WHAT THE TASK ASKS » Each line of the listing below that includes "shifted" must be copied.
Top of TASK INPUT
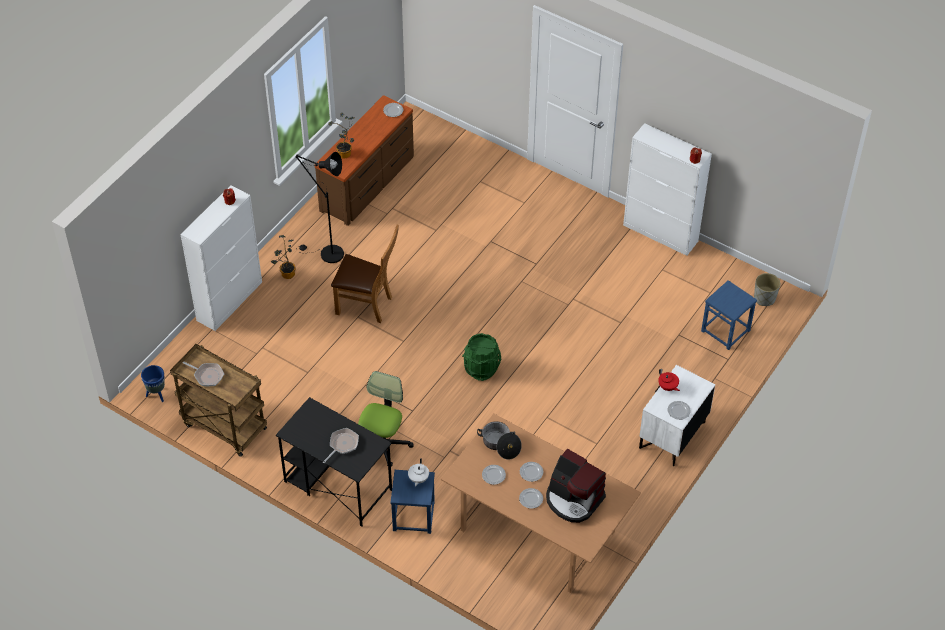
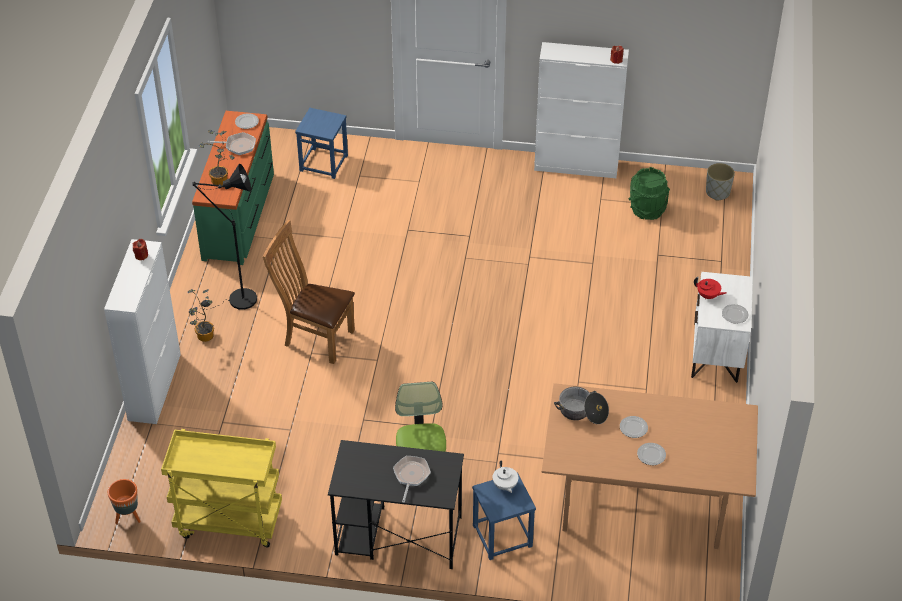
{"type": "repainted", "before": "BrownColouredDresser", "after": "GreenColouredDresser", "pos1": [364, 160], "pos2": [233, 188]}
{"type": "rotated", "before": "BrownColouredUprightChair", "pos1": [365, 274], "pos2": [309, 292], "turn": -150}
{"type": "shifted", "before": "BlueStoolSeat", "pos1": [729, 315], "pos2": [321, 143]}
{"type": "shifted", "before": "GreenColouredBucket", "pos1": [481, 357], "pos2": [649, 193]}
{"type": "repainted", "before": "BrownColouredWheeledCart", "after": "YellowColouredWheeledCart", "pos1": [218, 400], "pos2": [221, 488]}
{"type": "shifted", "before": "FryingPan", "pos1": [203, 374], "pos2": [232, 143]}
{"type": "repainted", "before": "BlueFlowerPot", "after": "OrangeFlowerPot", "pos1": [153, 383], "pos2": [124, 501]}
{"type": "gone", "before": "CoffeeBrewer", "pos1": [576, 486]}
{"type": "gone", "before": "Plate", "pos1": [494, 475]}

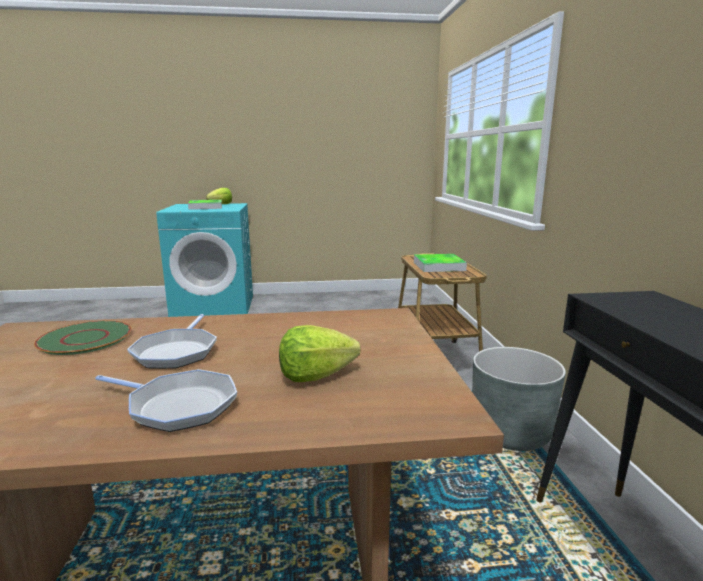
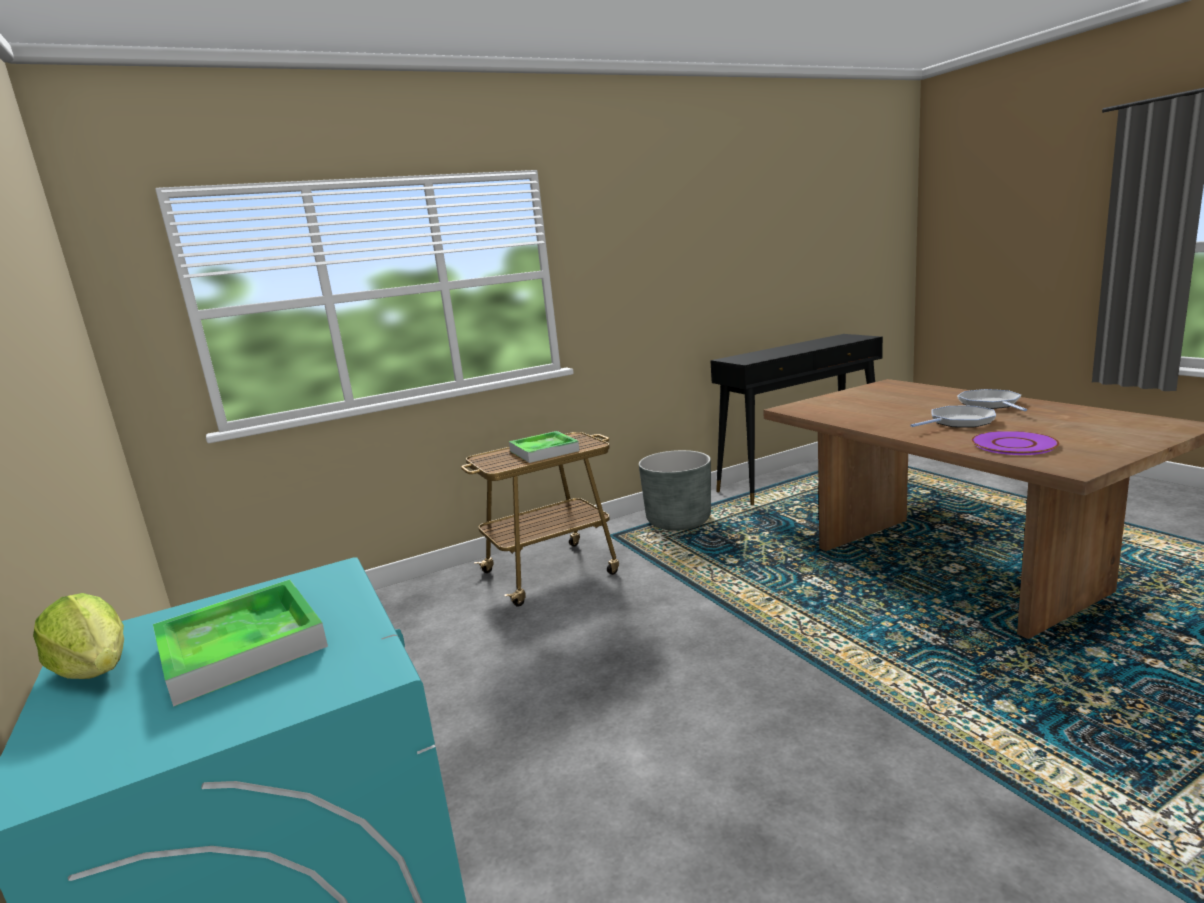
{"type": "repainted", "before": "GreenColouredPlate", "after": "PurpleColouredPlate", "pos1": [82, 338], "pos2": [1015, 443]}
{"type": "gone", "before": "Lettuce", "pos1": [320, 353]}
Bottom of TASK INPUT
SOLUTION FOR THIS PROBLEM »
{"type": "shifted", "before": "BlueStoolSeat", "pos1": [729, 315], "pos2": [321, 143]}
{"type": "shifted", "before": "GreenColouredBucket", "pos1": [481, 357], "pos2": [649, 193]}
{"type": "shifted", "before": "FryingPan", "pos1": [203, 374], "pos2": [232, 143]}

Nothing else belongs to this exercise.